▶ _What you need to do_:
Skip the pictures. Output only the lines below starting at the line with "Geschäftsführerwechsel in der LGH" and ending at the line with "Koffer-Trends", both ends included, exactly as they are.

(Items from a dataset)
####################
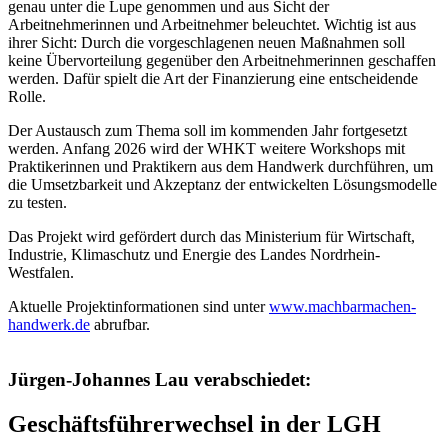
genau unter die Lupe genommen und aus Sicht der
Arbeitnehmerinnen und Arbeitnehmer beleuchtet. Wichtig ist aus
ihrer Sicht: Durch die vorgeschlagenen neuen Maßnahmen soll
keine Übervorteilung gegenüber den Arbeitnehmerinnen geschaffen
werden. Dafür spielt die Art der Finanzierung eine entscheidende
Rolle.
Der Austausch zum Thema soll im kommenden Jahr fortgesetzt
werden. Anfang 2026 wird der WHKT weitere Workshops mit
Praktikerinnen und Praktikern aus dem Handwerk durchführen, um
die Umsetzbarkeit und Akzeptanz der entwickelten Lösungsmodelle
zu testen.
Das Projekt wird gefördert durch das Ministerium für Wirtschaft,
Industrie, Klimaschutz und Energie des Landes Nordrhein-
Westfalen.
Aktuelle Projektinformationen sind unter
www.machbarmachen-
handwerk.de
abrufbar.
Jürgen-Johannes Lau verabschiedet:
Geschäftsführerwechsel in der LGH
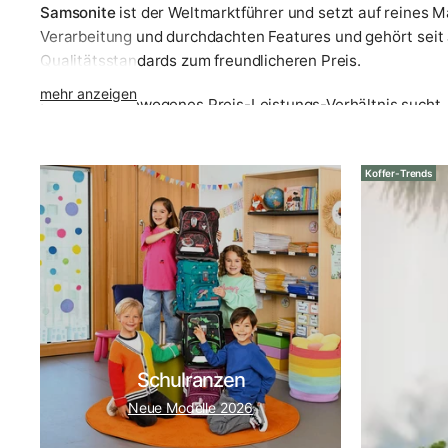
Samsonite
ist der Weltmarktführer und setzt auf reines M
Verarbeitung und durchdachten Features und gehört sei
Qualitätsstandards zum freundlicheren Preis.
mehr anzeigen
Wer ein ausgewogenes Preis-Leistungs-Verhältnis sucht, 
Sicherheitssystem mit. Für italienische Eleganz und lang
Marke in unserem Haus hat ein klares Profil. Eine vollstä
Koffer-Trends
Koffer-Ratgeber: So finden Sie das richtige Reiseg
Die Wahl des passenden Koffers ist keine Geschmacksfrag
täglich in Beratung und Verkauf – und genau dieses Wisse
unserem Service nach dem Kauf. Denn den einen perfekten R
Die richtige Koffergröße nach Reisedauer
Pro Woche Urlaub rechnen wir mit etwa 50 Liter Koffervol
Schulranzen
Anzügen und Hemden.
Neue Modelle 2026
Handgepäck (S)
:
55 cm, 30–40 Liter – für 2–5 Tage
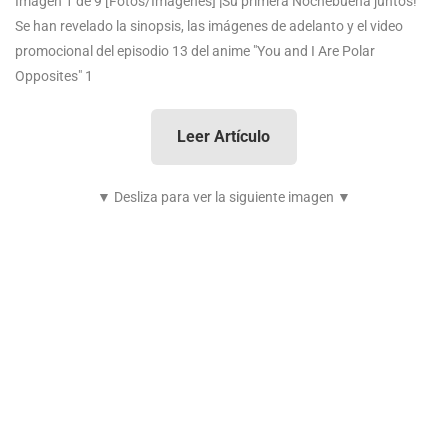
Imagen 1 de 9
[Fotos/Imágenes] ¡Su primera Nochebuena juntos!
Se han revelado la sinopsis, las imágenes de adelanto y el video
promocional del episodio 13 del anime "You and I Are Polar
Opposites" 1
Leer Artículo
▼ Desliza para ver la siguiente imagen ▼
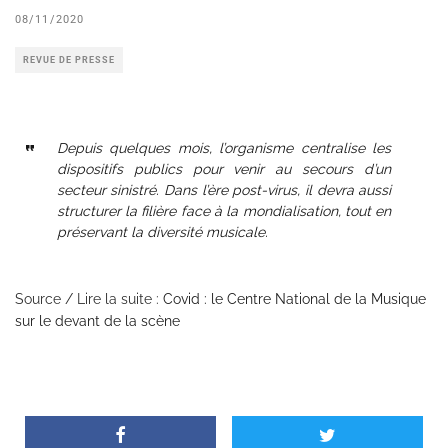
08/11/2020
REVUE DE PRESSE
Depuis quelques mois, l’organisme centralise les
dispositifs publics pour venir au secours d’un
secteur sinistré. Dans l’ère post-virus, il devra aussi
structurer la filière face à la mondialisation, tout en
préservant la diversité musicale.
Source / Lire la suite :
Covid : le Centre National de la Musique
sur le devant de la scène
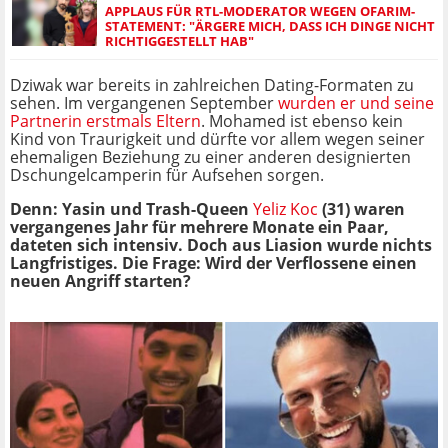
APPLAUS FÜR RTL-MODERATOR WEGEN OFARIM-
STATEMENT: "ÄRGERE MICH, DASS ICH DINGE NICHT
RICHTIGGESTELLT HAB"
Dziwak war bereits in zahlreichen Dating-Formaten zu
sehen. Im vergangenen September
wurden er und seine
Partnerin erstmals Eltern
. Mohamed ist ebenso kein
Kind von Traurigkeit und dürfte vor allem wegen seiner
ehemaligen Beziehung zu einer anderen designierten
Dschungelcamperin für Aufsehen sorgen.
Denn: Yasin und Trash-Queen
Yeliz Koc
(31) waren
vergangenes Jahr für mehrere Monate ein Paar,
dateten sich intensiv. Doch aus Liasion wurde nichts
Langfristiges. Die Frage: Wird der Verflossene einen
neuen Angriff starten?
####################
▶ _Worked solution_:
Geschäftsführerwechsel in der LGH
Samsonite
ist der Weltmarktführer und setzt auf reines M
Verarbeitung und durchdachten Features und gehört sei
Qualitätsstandards zum freundlicheren Preis.
mehr anzeigen
Wer ein ausgewogenes Preis-Leistungs-Verhältnis sucht, 
Sicherheitssystem mit. Für italienische Eleganz und lang
Marke in unserem Haus hat ein klares Profil. Eine vollstä
Koffer-Trends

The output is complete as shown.